* _Saved data entries_:
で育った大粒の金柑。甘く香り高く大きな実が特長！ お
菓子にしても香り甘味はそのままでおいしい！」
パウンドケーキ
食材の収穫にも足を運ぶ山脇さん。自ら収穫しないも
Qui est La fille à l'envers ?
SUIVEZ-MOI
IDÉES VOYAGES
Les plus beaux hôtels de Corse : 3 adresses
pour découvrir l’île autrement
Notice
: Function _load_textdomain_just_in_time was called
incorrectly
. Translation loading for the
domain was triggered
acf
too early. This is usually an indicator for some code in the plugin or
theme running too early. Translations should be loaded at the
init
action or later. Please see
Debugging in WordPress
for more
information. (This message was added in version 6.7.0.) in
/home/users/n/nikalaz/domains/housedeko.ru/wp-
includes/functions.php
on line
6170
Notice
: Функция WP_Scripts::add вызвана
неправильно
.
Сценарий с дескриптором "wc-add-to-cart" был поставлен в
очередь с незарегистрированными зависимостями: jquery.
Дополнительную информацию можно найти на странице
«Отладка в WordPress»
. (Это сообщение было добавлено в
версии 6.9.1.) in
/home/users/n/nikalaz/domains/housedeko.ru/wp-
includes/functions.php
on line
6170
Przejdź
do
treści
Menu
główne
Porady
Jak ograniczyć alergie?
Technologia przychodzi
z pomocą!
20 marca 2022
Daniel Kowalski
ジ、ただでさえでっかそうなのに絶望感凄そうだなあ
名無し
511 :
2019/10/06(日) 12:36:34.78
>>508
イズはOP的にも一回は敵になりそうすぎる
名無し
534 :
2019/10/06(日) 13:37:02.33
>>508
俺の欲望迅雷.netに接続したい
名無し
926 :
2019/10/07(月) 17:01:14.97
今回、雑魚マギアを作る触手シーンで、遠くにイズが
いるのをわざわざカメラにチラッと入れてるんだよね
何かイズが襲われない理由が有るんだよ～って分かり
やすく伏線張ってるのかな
* * *
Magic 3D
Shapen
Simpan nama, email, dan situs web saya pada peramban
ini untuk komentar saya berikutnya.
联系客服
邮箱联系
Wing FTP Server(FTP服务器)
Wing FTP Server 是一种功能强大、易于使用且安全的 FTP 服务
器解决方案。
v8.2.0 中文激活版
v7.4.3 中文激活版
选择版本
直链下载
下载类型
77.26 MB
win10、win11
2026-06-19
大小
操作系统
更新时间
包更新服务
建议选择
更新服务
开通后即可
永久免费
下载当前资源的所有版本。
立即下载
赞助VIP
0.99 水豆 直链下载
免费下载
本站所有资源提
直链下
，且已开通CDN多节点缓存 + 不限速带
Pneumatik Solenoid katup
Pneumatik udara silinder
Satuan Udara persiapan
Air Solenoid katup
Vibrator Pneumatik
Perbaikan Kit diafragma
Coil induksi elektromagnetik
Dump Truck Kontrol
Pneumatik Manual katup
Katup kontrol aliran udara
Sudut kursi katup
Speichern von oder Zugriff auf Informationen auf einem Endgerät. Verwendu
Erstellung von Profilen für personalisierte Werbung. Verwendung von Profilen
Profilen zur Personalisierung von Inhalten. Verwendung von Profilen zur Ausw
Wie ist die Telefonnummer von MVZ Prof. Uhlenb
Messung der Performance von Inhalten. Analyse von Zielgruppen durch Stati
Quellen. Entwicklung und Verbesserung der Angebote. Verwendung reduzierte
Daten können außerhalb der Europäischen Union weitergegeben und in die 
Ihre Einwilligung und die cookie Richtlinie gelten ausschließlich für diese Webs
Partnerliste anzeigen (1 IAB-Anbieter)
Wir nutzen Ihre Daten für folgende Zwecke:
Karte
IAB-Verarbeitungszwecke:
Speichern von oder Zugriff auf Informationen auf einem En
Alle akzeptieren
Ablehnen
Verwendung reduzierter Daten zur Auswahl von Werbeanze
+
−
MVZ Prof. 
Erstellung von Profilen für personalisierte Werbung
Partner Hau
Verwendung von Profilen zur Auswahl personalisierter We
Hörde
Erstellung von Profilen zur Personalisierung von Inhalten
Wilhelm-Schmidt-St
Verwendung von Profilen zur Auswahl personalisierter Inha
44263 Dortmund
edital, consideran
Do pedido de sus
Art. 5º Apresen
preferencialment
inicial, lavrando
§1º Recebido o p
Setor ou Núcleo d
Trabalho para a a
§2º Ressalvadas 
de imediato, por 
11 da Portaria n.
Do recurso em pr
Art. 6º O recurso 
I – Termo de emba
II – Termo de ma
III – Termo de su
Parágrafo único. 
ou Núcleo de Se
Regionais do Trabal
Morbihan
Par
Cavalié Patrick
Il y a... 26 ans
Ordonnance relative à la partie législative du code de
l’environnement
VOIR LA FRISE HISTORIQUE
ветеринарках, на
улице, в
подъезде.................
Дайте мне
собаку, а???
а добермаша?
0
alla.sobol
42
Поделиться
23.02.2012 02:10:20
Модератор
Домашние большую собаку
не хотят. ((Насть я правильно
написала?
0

* _Instructions for the task_: Word for word, restate the lines above from the line containing "Сценарий с дескриптором" through the line containing "やすく伏線張ってるのかな", with both included and nothing else.

* _Reply to the exercise_:
Сценарий с дескриптором "wc-add-to-cart" был поставлен в
очередь с незарегистрированными зависимостями: jquery.
Дополнительную информацию можно найти на странице
«Отладка в WordPress»
. (Это сообщение было добавлено в
версии 6.9.1.) in
/home/users/n/nikalaz/domains/housedeko.ru/wp-
includes/functions.php
on line
6170
Przejdź
do
treści
Menu
główne
Porady
Jak ograniczyć alergie?
Technologia przychodzi
z pomocą!
20 marca 2022
Daniel Kowalski
ジ、ただでさえでっかそうなのに絶望感凄そうだなあ
名無し
511 :
2019/10/06(日) 12:36:34.78
>>508
イズはOP的にも一回は敵になりそうすぎる
名無し
534 :
2019/10/06(日) 13:37:02.33
>>508
俺の欲望迅雷.netに接続したい
名無し
926 :
2019/10/07(月) 17:01:14.97
今回、雑魚マギアを作る触手シーンで、遠くにイズが
いるのをわざわざカメラにチラッと入れてるんだよね
何かイズが襲われない理由が有るんだよ～って分かり
やすく伏線張ってるのかな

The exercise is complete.